## Raw data
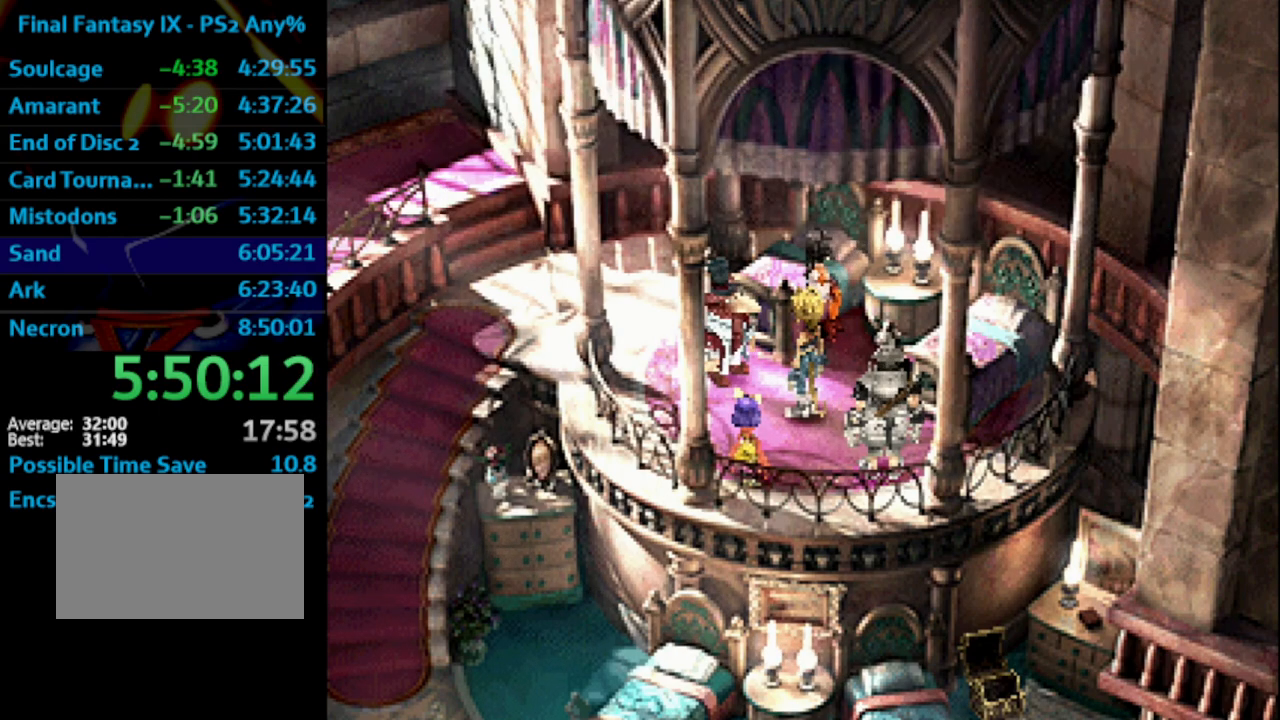
{"buttons": ["SQUARE"], "left_stick": "center", "right_stick": "center", "events": [[200, "SQUARE", "up"], [250, "CROSS", "down"], [283, "L1", "up"], [350, "SQUARE", "down"], [483, "CROSS", "up"]]}
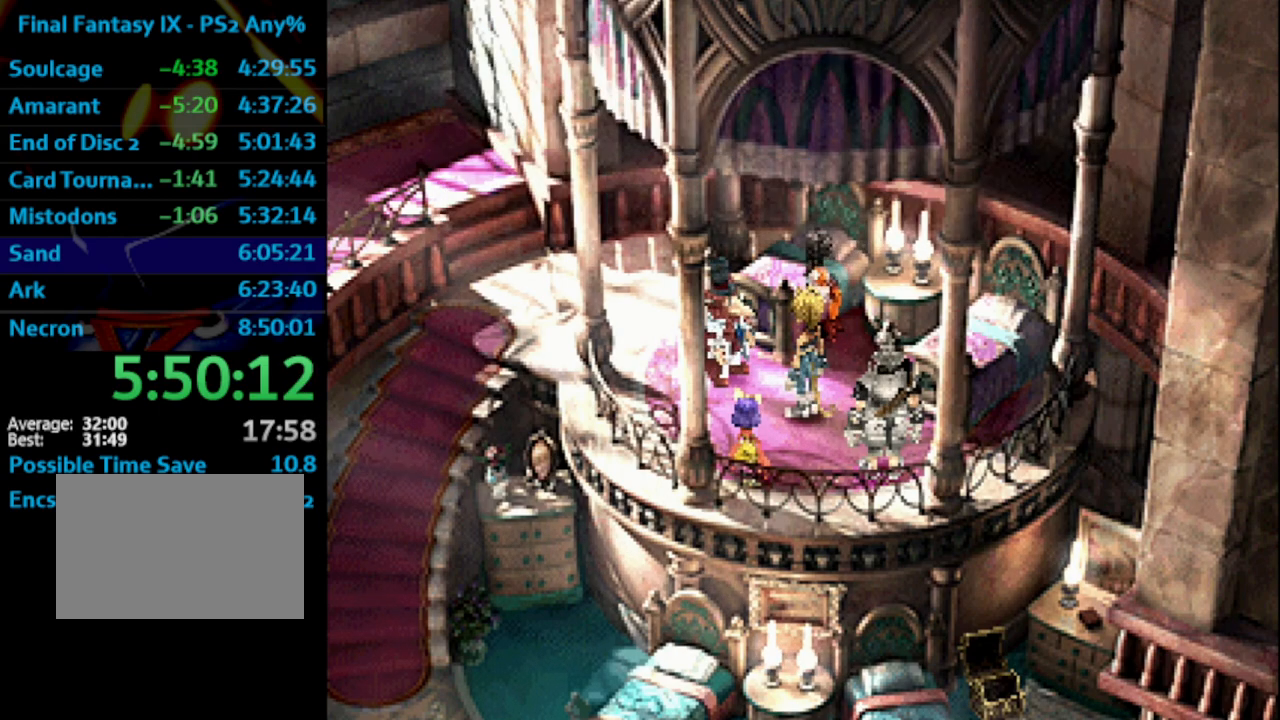
{"buttons": ["CROSS"], "left_stick": "center", "right_stick": "center", "events": [[33, "SQUARE", "up"], [133, "SQUARE", "down"], [167, "CROSS", "down"], [167, "SQUARE", "up"], [317, "CROSS", "up"], [350, "SQUARE", "down"], [417, "SQUARE", "up"], [483, "CROSS", "down"]]}
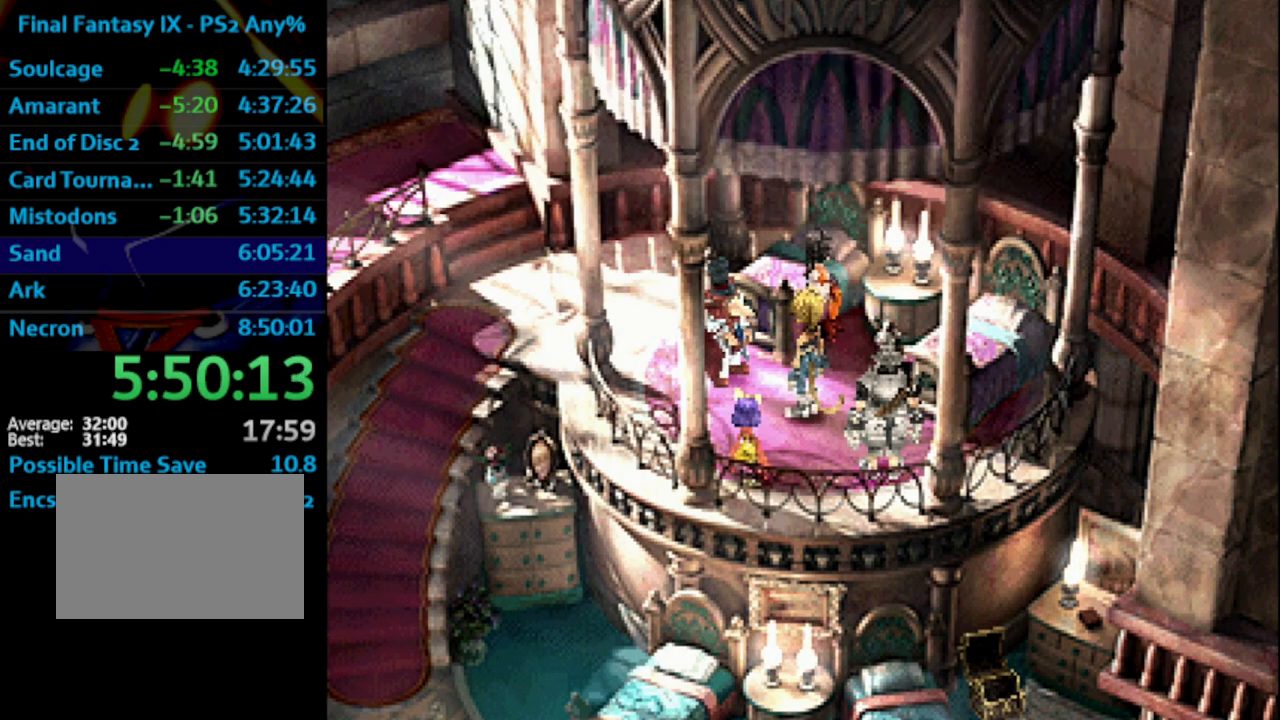
{"buttons": [], "left_stick": "center", "right_stick": "center", "events": [[50, "CROSS", "up"], [67, "SQUARE", "down"], [117, "CROSS", "down"], [150, "SQUARE", "up"], [183, "CROSS", "up"], [200, "SQUARE", "down"], [267, "CROSS", "down"], [267, "SQUARE", "up"], [317, "CROSS", "up"], [350, "SQUARE", "down"], [383, "SQUARE", "up"]]}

## Required action
The finished answer is an exact repetition of the listing, with every picture removed.

## Written response
{"buttons": ["SQUARE"], "left_stick": "center", "right_stick": "center", "events": [[200, "SQUARE", "up"], [250, "CROSS", "down"], [283, "L1", "up"], [350, "SQUARE", "down"], [483, "CROSS", "up"]]}
{"buttons": ["CROSS"], "left_stick": "center", "right_stick": "center", "events": [[33, "SQUARE", "up"], [133, "SQUARE", "down"], [167, "CROSS", "down"], [167, "SQUARE", "up"], [317, "CROSS", "up"], [350, "SQUARE", "down"], [417, "SQUARE", "up"], [483, "CROSS", "down"]]}
{"buttons": [], "left_stick": "center", "right_stick": "center", "events": [[50, "CROSS", "up"], [67, "SQUARE", "down"], [117, "CROSS", "down"], [150, "SQUARE", "up"], [183, "CROSS", "up"], [200, "SQUARE", "down"], [267, "CROSS", "down"], [267, "SQUARE", "up"], [317, "CROSS", "up"], [350, "SQUARE", "down"], [383, "SQUARE", "up"]]}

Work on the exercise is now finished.